Recurrent Neural Networks (RNN)

Created October 27, 2021 · Updated March 4, 2026

Characteristics of sequential data

Sequences are everywhere - videos, stock ecvhange, climate measurements, market analysis, speech, music, user behaviour, computer games etc.

Sequence -> Data are no more i.i.d.

Each data point on the previous ones and their distribution changes over time
How to model temporal dependencies, especially in high-dim complex data?

Sequences might be of arbitrary length

How to model dependencies at different temporal scales?
How to make a model that works for 10 sec and 10 min sequences?

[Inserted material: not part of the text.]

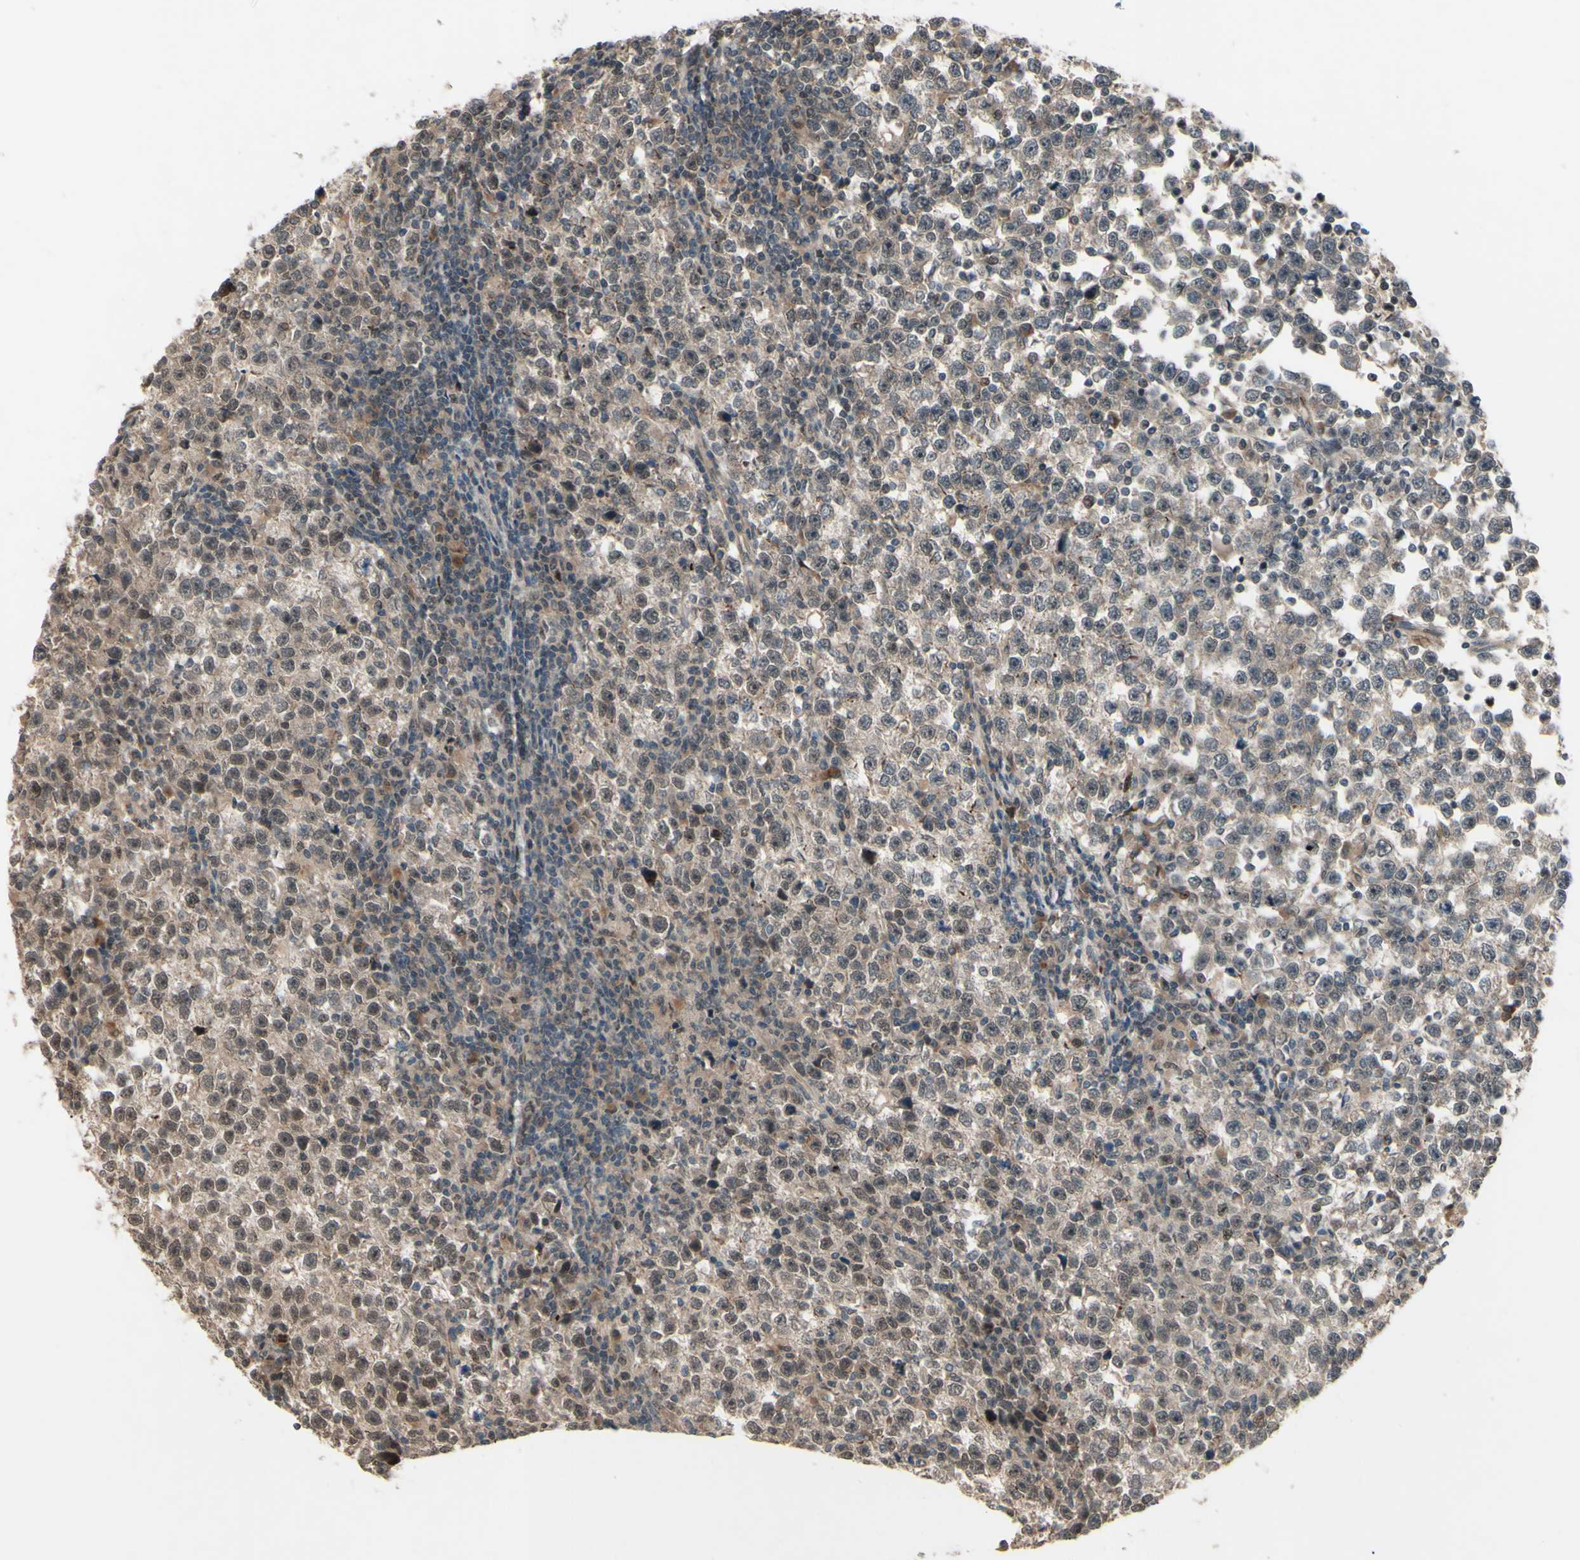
{"staining": {"intensity": "moderate", "quantity": ">75%", "location": "cytoplasmic/membranous,nuclear"}, "tissue": "testis cancer", "cell_type": "Tumor cells", "image_type": "cancer", "snomed": [{"axis": "morphology", "description": "Seminoma, NOS"}, {"axis": "topography", "description": "Testis"}], "caption": "High-power microscopy captured an immunohistochemistry histopathology image of testis cancer (seminoma), revealing moderate cytoplasmic/membranous and nuclear positivity in approximately >75% of tumor cells. The staining was performed using DAB (3,3'-diaminobenzidine), with brown indicating positive protein expression. Nuclei are stained blue with hematoxylin.", "gene": "MLF2", "patient": {"sex": "male", "age": 43}}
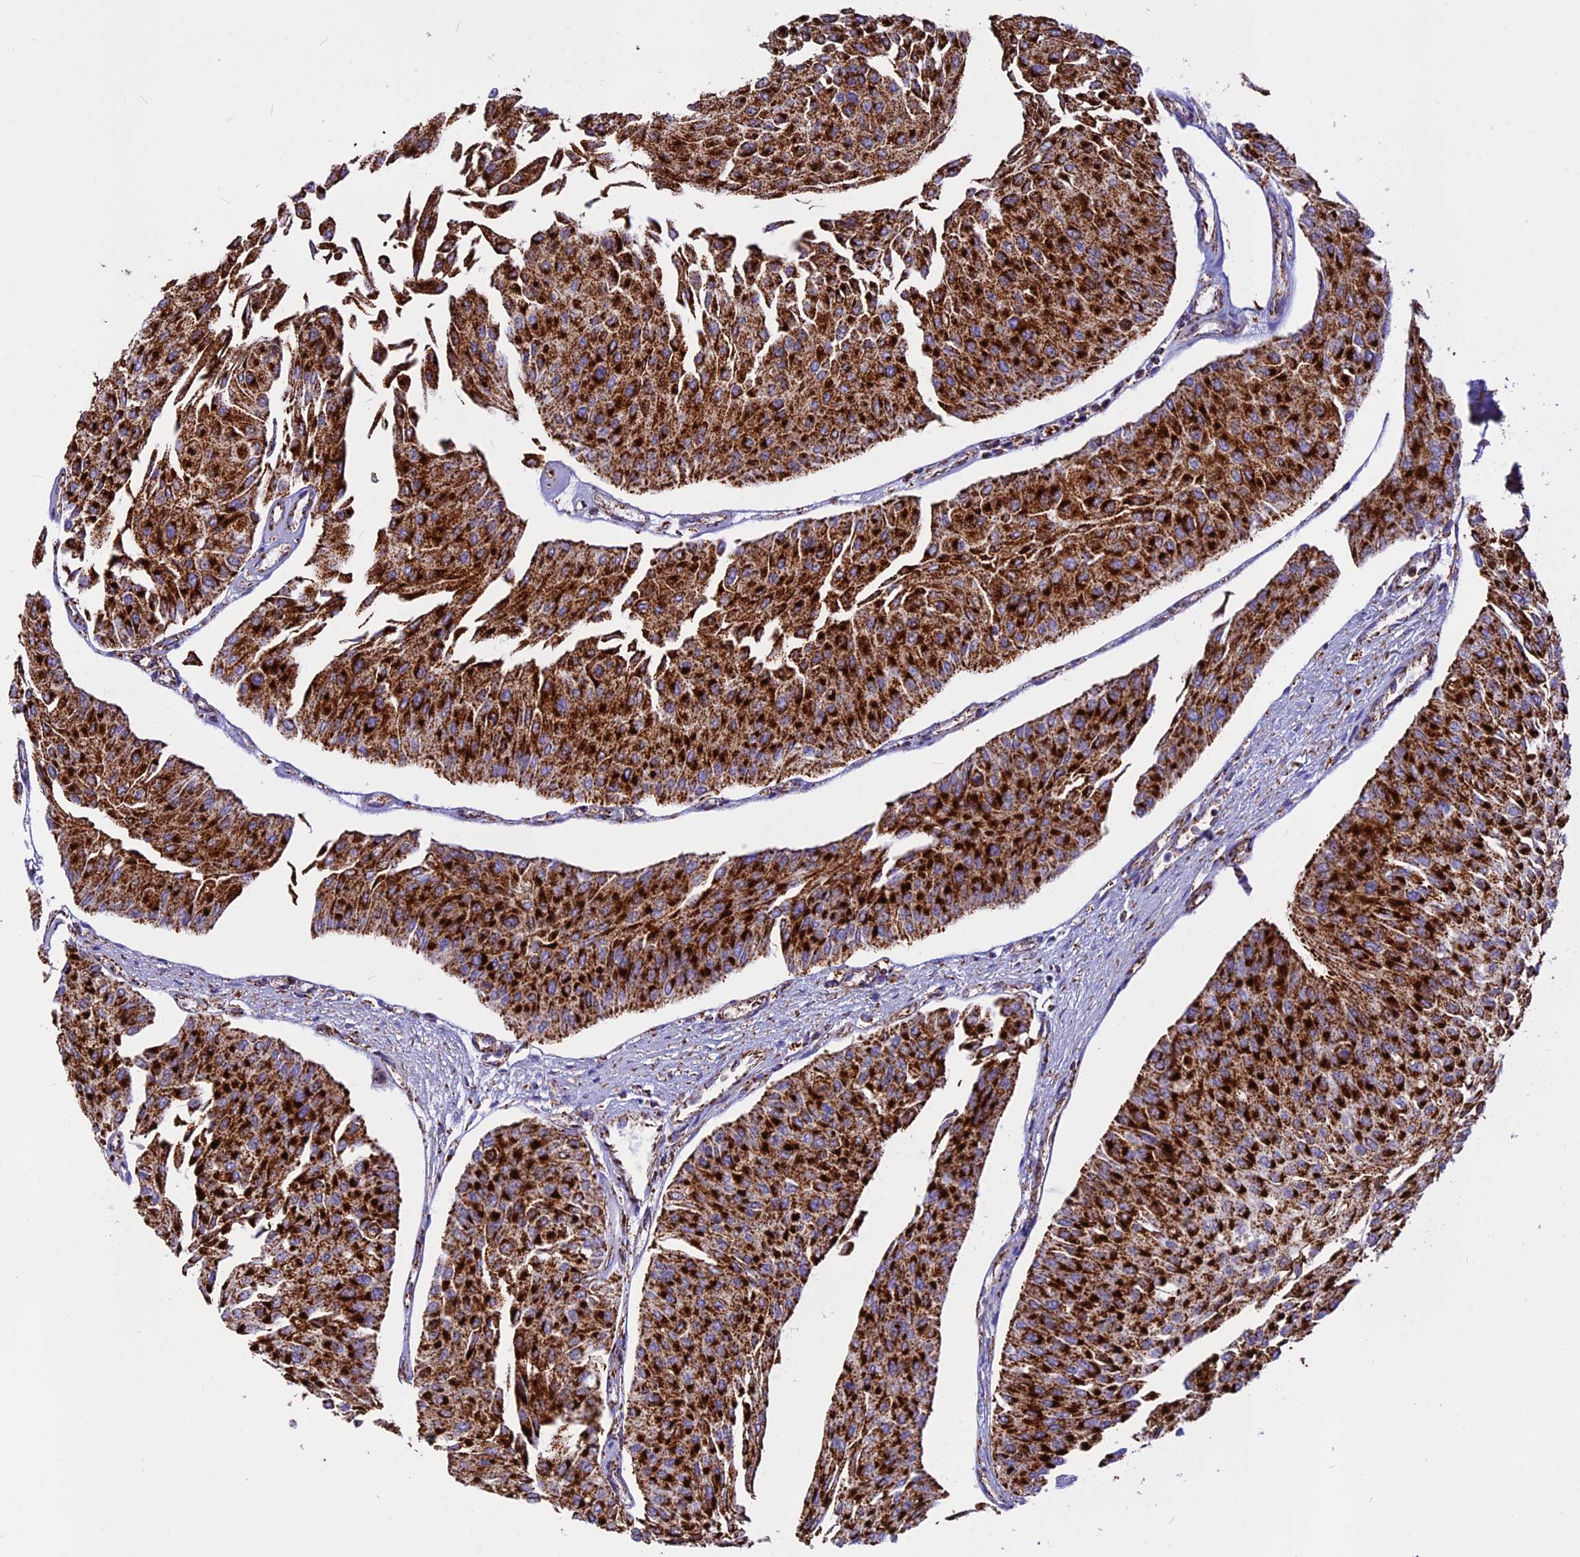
{"staining": {"intensity": "strong", "quantity": ">75%", "location": "cytoplasmic/membranous"}, "tissue": "urothelial cancer", "cell_type": "Tumor cells", "image_type": "cancer", "snomed": [{"axis": "morphology", "description": "Urothelial carcinoma, Low grade"}, {"axis": "topography", "description": "Urinary bladder"}], "caption": "Immunohistochemistry (IHC) (DAB (3,3'-diaminobenzidine)) staining of urothelial cancer exhibits strong cytoplasmic/membranous protein staining in approximately >75% of tumor cells. The protein is shown in brown color, while the nuclei are stained blue.", "gene": "VDAC2", "patient": {"sex": "male", "age": 67}}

Cycles in our computational graph

How to learn with cycles?

Unclear how to assign credit to past time steps

Which of the infinite past time steps is responsible for this observed present?

Chaotic behavior

How do we account for all possible effects of small changes in past sequence?

Temporal redundancy

In temporally dense series there is lots of redundancy. Curse or blessing?

Inductive bias for sequences

\begin{array}{ll} \hline \text { Challenges } & \text { Inductive bias } \\ \hline \text { Non iid data } & \text { State models, chain rule of probabilities } \\ \hline \text { Arbitrary lengths } & \text { Sharing weights } \\ \hline \text { Credit assignment problem } & \text { Backpropagation through time } \\ \hline \text { Chaotic behavior } & \text { LSTM, GRU } \\ \hline \text { Temporal redundancy } & \text { Spiking neural nets, slow feature learning } \\ \hline \end{array}

A sequence of probabilities

Sequences are by definition non iid. Then how do we compute the likelihood? By decomposing with Probability Theory > Chain rule:

p(x)=\prod_{i} p\left(x_{i} \mid x_{1}, \ldots, x_{i-1}\right)

And then model each term $p\left(x_{i} \mid x_{1}, \ldots, x_{i-1}\right)$ separately.

Memory

To have the past influence present we must keep a summary of the past: A state, a memory, a representation of the past.

Memory can take all forms of shapes as long as it encodes the past Otherwise it is hard to keep track of distributional shifts.

At timestep $$t$$ project all previous information $1, \ldots, t$ onto a state space $s_{t}$ . Memory controlled by a neural network $$h$$ with shared parameters $\theta$ . Then, at timestep $$t+1$$ re-use the parameters $\theta_{t}$ and the previous $s_{t}$ such that

s_{t+1}=h_{t+1}\left(x_{t+1}, s_{t}\right)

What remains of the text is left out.